«Ездил помолиться к мощам св. Князя Александра Невского. Зашел к наместнику Лавры, архимандриту Исаи, был в Казанском соборе и в роте».
«Вчера два раза был в роте. Стараюсь исправить все, что не совсем в порядке, желая сдать роту в полном блеске. Завожу мраморную доску с именами всех командиров роты Его Величества, бывшей с основания полка, т. е. с 1730 г. и до 1797 гренадерскою, а потом до 1825 ротою Его Величества. Я счетом 27-й командир роты».

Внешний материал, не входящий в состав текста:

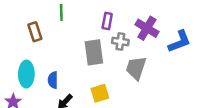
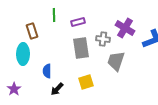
purple rectangle: (107, 21) -> (78, 22), moved, turned 64
cyan ellipse: (26, 74) -> (23, 54), moved

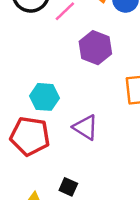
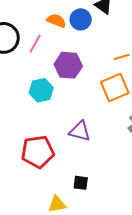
cyan hexagon: (45, 97) -> (41, 90), moved

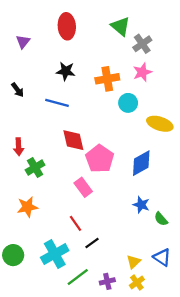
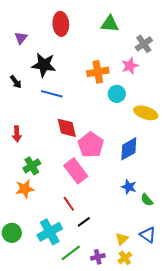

«Заказываю икону Св. Троицы в батальонную столовую в память моего трехмесячного заведования продовольствием первых четырех рот. Запасаюсь книгами и руководствами к командованию отдельной частью. Начал с книги Карцева. Читаю и историю Преображенского полка».
«За семейным обедом у Сергея Государь взглянул на меня… поднял стакан вина и проговорил: „Измайловский полк!“ За 7 лет службы в полку я ни разу не слыхал этого от Государя».
* * *Все эти дни у Константина болела голова. Волнения, суета, внимание петербургского общества. «Собою владеть ты умей, научиться пора хладнокровью…» Он только в стихах умел давать подобные советы. Сам был спокоен только внешне, все бури носил в сердце. «Оттого оно и не выдержало», — скажет через годы дочь Татьяна.
На фамильном царском обеде в Аничковом дворце всё семейство поздравляло Константина с почетным назначением. Когда встали из-за стола, Великий князь подошел поблагодарить Александра III за обед и за милость.
— Я рад, что это решено. Но сознайся, Костя, ты согласился не без борьбы?
Константин молча кивнул.
— И все-таки хорошо, что ты воспользовался случаем, а то Бог знает, когда еще ты дослужился бы до командования полком. — Государь улыбнулся улыбкой давнего друга молодости.
Что он имел в виду? Неумение Константина делать карьеру и его скромность? Или угадывал свою недолгую жизнь?
Незадолго до полуночи военный министр прислал приказ, которым Константин был произведен в полковники за отличие. Он явился на выход во дворец в густых эполетах, при шпорах. Государь поздравил и шутя сказал: «Ты теперь почти генерал и заважничаешь».
Дагмара прикрыла улыбку шелком веера, а взгляд был мягким.
* * *«Петербург. Пасха. — Я более не ротный командир.
На душе у меня грустно. Пришло это в светлый праздник. Я упрекал себя, что недостаточно благодарен Богу за те счастливейшие 7 лет, что командовал Измайловской ротой…
Люди выстроились в коридоре. Минкельде сказал, что хотя словами и нельзя выразить, что чувствуешь перед разлукой, но на прощанье хочется им благословить меня. Он вызвал Шапошникова. Вышел перед фронт Василий Александрович и заговорил: в руках у него была складная икона св. царя Константина и Николая-угодника, оббитая красным бархатом. Что он говорил — слово в слово не припомню, знаю только, что говорил хорошо, задушевно, со слезами в голосе. У меня тоже слезы выступили. Я велел людям зайти справа и слева и сам стал говорить… Потом с каждым поцеловался троекратно. Мне казалось, что я — словно покойник, и лежу в гробу, и что они один за другим подходят ко мне с последним целованием. Я сказал им: Христос с вами, — да только голос оборвался, и я окончательно заплакал».